泣きながらレゼダの胸に顔を埋めるイリスの頭を、レゼダはよしよしと撫でる。
「イリスのせいじゃないよ。僕がイリスを傷つけたくなかっただけ」
レゼダにも、もうわかっていた。魔力のないイリスは聖なる乙女には成れない。それでも、イリスがここにいるのは、イリス自身のためではない。カミーユに正しく聖なる乙女の座を勝ち取らせるため。古い考えの貴族たちに、彼女を認めさせるため。
思い上がりかもしれないけど、僕のせいでもあるかもしれない。
― 聖なる乙女になったなら結婚を申し込む ―
幼い頃のレゼダの宣言に、イリスなりに誠意をもって答えたのだ。努力したうえで成れないのだと、レゼダを納得させるためだ。
酷いことを言ったんだね。
レゼダにしてみれば、イリスを追いつめる意図はなかった。十六までにイリスを振り向かせるという自分自身への誓いだった。
「勝手でごめんね、イリス」
レゼダの謝罪に、イリスはその胸に額をグリグリと押し付けた。
「レゼダ様は悪くないです。いつも私を助けてくれる。でも、私はレゼダ様を守れない。だから、やっぱり、巻き込んでごめんなさい」
レゼダの謝罪の意味はイリスには伝わらない。すれ違った思いは、なかなか交わらないのだ。
「……僕らはずっと共犯でしょ?」
レゼダは言い聞かせるようにイリスの髪を撫でた。
そこへ金色の魔法陣が下りてくる。リリアルを中心に、今まで『光の御籠』の中にいた者たちが下りてきたのだ。
「カミーユ嬢が聖なる乙女に認められました」
パヴォが厳かな声で、レゼダとイリスに告げた。
「イリス嬢の書簡は受け入れられませんでした。よって聖なる乙女の力はありません」
そう言ってリリアルを先頭に螺旋階段に向かう。パヴォはすれ違いざまイリスに近づいて、耳元で囁いた。
「よかったですね」
そして素知らぬふりをして螺旋階段を下って行く。
「イリス様っ! 大丈夫ですか?」
カミーユが心配そうに駆け寄ってくる。
「うん。ちょっと気分が悪いだけ」
イリスが微笑んで見せる。ブルエがそれを痛ましそうに見て、レゼダの頭をポンと叩いた。

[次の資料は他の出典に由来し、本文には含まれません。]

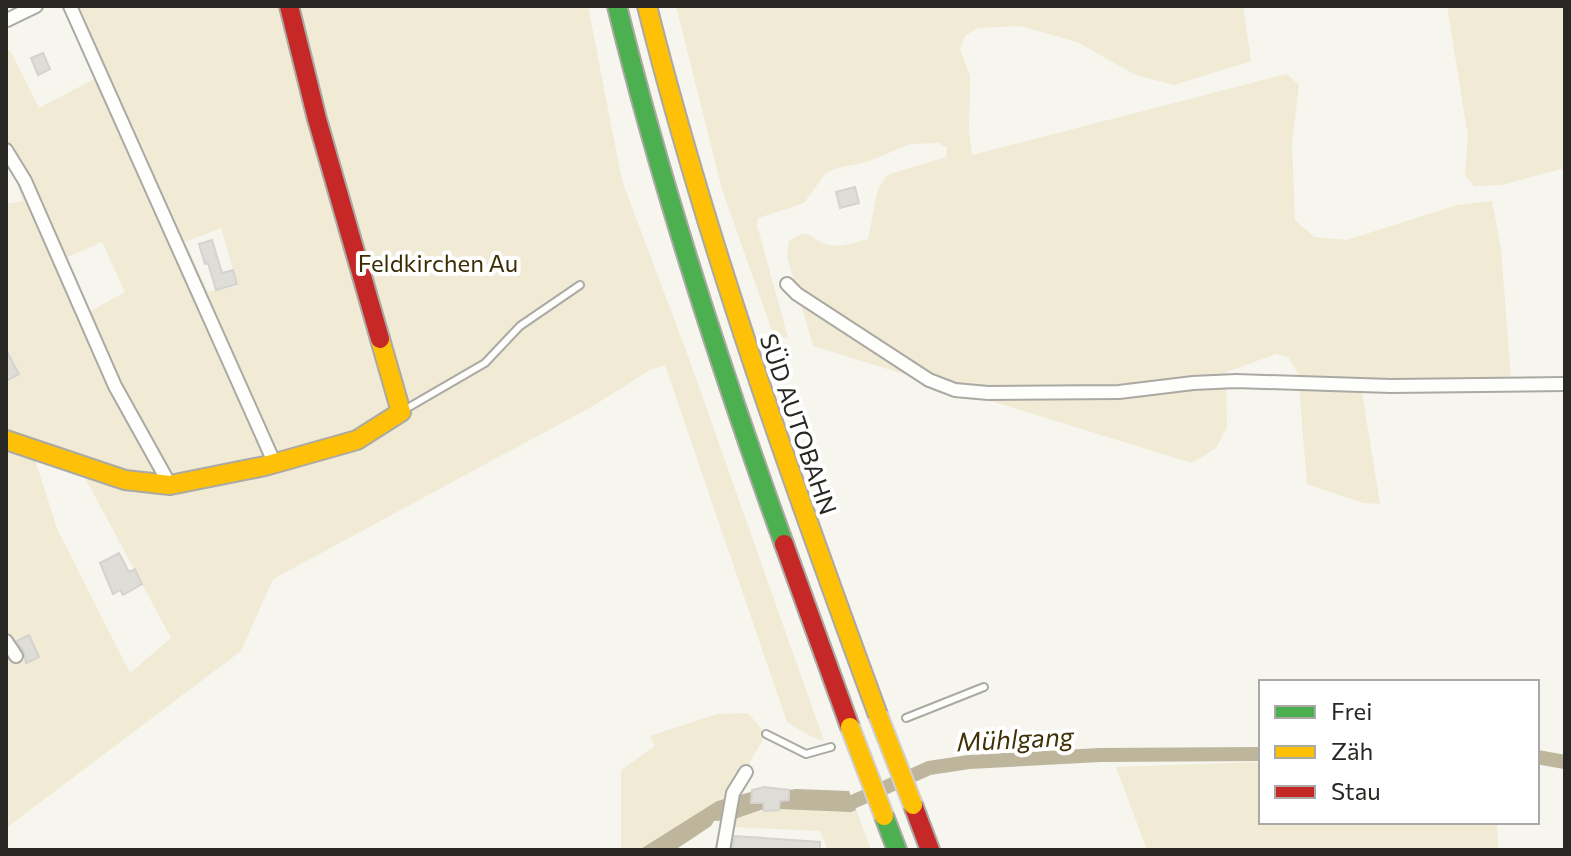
<svg xmlns="http://www.w3.org/2000/svg" width="1571" height="856" viewBox="0 0 1571 856" font-family="Commissioner,sans-serif">
<rect width="100%" height="100%" fill="#f6f5ee"/>
<path fill="#f1ead4" fill-rule="evenodd" d="M 75,6 L 237,6 L 239,9 L 250,6 L 588,6 L 622,181 L 688,356 L 824,741 L 808,735 L 787,722 L 665,365 L 650,370 L 593,406 L 273,579 L 241,651 L 6,828 L 6,204 L 23,201 L 6,151 L 6,52 L 10,50 L 39,108 L 106,73 ZM 221,228 L 238,286 L 208,292 L 185,242 ZM 102,242 L 125,292 L 89,312 L 63,259 ZM 34,456 L 82,472 L 171,638 L 130,673 L 57,529 Z
M 676,6 L 1243,6 L 1251,61 L 1174,85 L 1136,75 L 1077,42 L 1020,26 L 977,28 L 965,36 L 960,49 L 970,76 L 969,130 L 972,155 L 1287,74 L 1299,85 L 1292,143 L 1295,220 L 1314,237 L 1347,240 L 1457,205 L 1492,201 L 1501,249 L 1511,379 L 1360,381 L 1380,504 L 1363,503 L 1307,484 L 1298,373 L 1288,357 L 1276,354 L 1226,372 L 1227,427 L 1216,448 L 1192,463 L 813,346 L 787,256 L 789,241 C 812,225 809,241 829,245 C 842,248 855,242 868,239 L 878,189 L 887,175 L 946,157 L 947,148 L 939,143 L 910,144 L 867,162 L 837,168 L 825,174 L 804,203 L 758,218 L 757,225 L 788,338 L 774,337 L 722,189 Z
M 1447,6 L 1565,6 L 1565,168 L 1501,185 L 1474,186 L 1465,175 L 1468,136 Z
M 748,713 L 766,734 L 730,797 L 717,801 L 639,850 L 621,850 L 621,770 L 655,746 L 650,736 L 717,714 Z
M 1261,762 L 1261,822 L 1497,822 L 1498,850 L 1147,850 L 1116,767 Z
M 767,809 L 856,810 L 871,850 L 828,850 L 820,831 L 732,827 L 732,820 Z"/>
<path fill="#bdb59c" d="M 796,789 L 849,791 L 856,810 L 851,812 L 779,809 L 780,801 L 789,800 L 789,790 Z
M 751,792 L 751,802 L 764,803 L 764,809 L 732,820 L 714,821 L 711,826 L 675,850 L 639,850 L 717,801 Z"/>
<g fill="none" stroke-linecap="round" stroke-linejoin="round">
<path stroke="#bdb59c" stroke-width="14" d="M 1537,757 L 1565,762
M 836,804 L 848,804 L 929,768 L 969,762 L 1100,755 L 1261,754"/>
</g>
<path fill="#deddd8" stroke="#d4d3cf" stroke-width="2" d="M 43,53 L 50,69 L 38,75 L 31,58 Z
M 855,187 L 859,203 L 840,208 L 836,192 Z
M 212,240 L 222,273 L 233,270 L 237,284 L 216,290 L 208,263 L 205,264 L 199,244 Z
M 6,350 L 19,374 L 6,381 Z
M 119,553 L 129,572 L 135,569 L 142,584 L 123,595 L 120,590 L 113,594 L 100,563 Z
M 29,635 L 39,657 L 26,663 L 24,652 L 17,641 Z
M 764,787 L 789,790 L 789,800 L 780,801 L 779,810 L 764,811 L 763,803 L 751,803 L 752,790 Z
M 735,836 L 820,842 L 820,850 L 732,850 Z"/>
<g fill="none" stroke-linecap="round" stroke-linejoin="round">
<defs>
<path id="lane" d="M 404,410 L 485,363 L 520,326 L 580,285
M 906,718 L 984,687
M 766,734 L 806,754 L 831,747"/>
<path id="street" d="M 70,6 L 274,462
M 7,20 L 36,6
M 6,150 L 25,181 L 115,386 L 170,485
M 787,284 L 797,294 L 929,380 L 955,390 L 988,393 L 1119,392 L 1193,383 L 1236,381 L 1391,386 L 1565,384
M 6,641 L 16,656
M 723,850 L 733,793 L 746,772"/>
<path id="fast" d="M 617,6 C 662,189 720,367 784,544
M 884,816 L 897,850"/>
<path id="slow" d="M 647,6 C 708,248 792,481 878,715
M 6,440 L 125,480 L 170,485 L 265,466 L 357,440 L 401,412 L 380,339"/>
<path id="jam" d="M 289,6 L 317,119 L 380,339
M 784,544 L 850,727
M 913,805 L 930,850"/>
</defs>
<use href="#lane" stroke="#aaa9a3" stroke-width="10"/>
<use href="#street" stroke="#aaa9a3" stroke-width="16"/>
<use href="#fast" stroke="#aaa9a3" stroke-width="22"/>
<use href="#slow" stroke="#aaa9a3" stroke-width="22"/>
<use href="#jam" stroke="#aaa9a3" stroke-width="22"/>
<use href="#lane" stroke="#fefefc" stroke-width="6"/>
<use href="#street" stroke="#fefefc" stroke-width="12"/>
<use href="#fast" stroke="#4caf50" stroke-width="18"/>
<use href="#slow" stroke="#ffc107" stroke-width="18"/>
<use href="#jam" stroke="#c62828" stroke-width="18"/>
<defs>
<path id="slow-bridge" d="M 878,715 L 913,805
M 850,727 L 884,816"/>
</defs>
<use href="#slow-bridge" stroke="#d1d0cd" stroke-width="22" stroke-linecap="butt"/>
<use href="#slow-bridge" stroke="#ffc107" stroke-width="18"/>
</g>
<g text-anchor="middle" dominant-baseline="central" stroke-width="8" stroke-linejoin="round" paint-order="stroke">
<g font-size="24" fill="#3b2d01" stroke="#fff">
<text x="438" y="262">Feldkirchen Au</text>
</g>
<g font-size="24" fill="#292723" stroke="#fff">
<text transform="translate(799 424) rotate(71)">SÜD AUTOBAHN</text>
</g>
<g font-size="26" font-style="italic" fill="#403206" stroke="#fff">
<text transform="translate(1015 738) rotate(-3)">Mühlgang</text>
</g>
</g>
<rect width="1571" height="856" fill="none" stroke="#292723" stroke-width="16"/>
<rect x="1259" y="680" width="280" height="144" fill="#ffffff" stroke="#a9a9a7" stroke-width="2"/>
<rect x="1275" y="706" width="40" height="12" fill="#4caf50" stroke="#a9a9a7" stroke-width="2"/>
<text x="1331" y="720" font-size="24" fill="#292723">Frei</text>
<rect x="1275" y="746" width="40" height="12" fill="#ffc107" stroke="#a9a9a7" stroke-width="2"/>
<text x="1331" y="760" font-size="24" fill="#292723">Zäh</text>
<rect x="1275" y="786" width="40" height="12" fill="#c62828" stroke="#a9a9a7" stroke-width="2"/>
<text x="1331" y="800" font-size="24" fill="#292723">Stau</text>
</svg>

「イリス嬢、すまないがもう少しお付き合い願うよ。気分が悪い時に申し訳ないけれど」
「いいえ。殿下、当然のことでございます」
イリスは立ち上がった。軽く制服をはたき螺旋階段を下る。レゼダが手を差し出してくれたが首を振って断った。
イリスは知っているのだ。この先、カミーユが聖なる乙女に認められるにはもう一波乱がある。イリスはカミーユが聖なる乙女になるところを見届けたいと思っていた。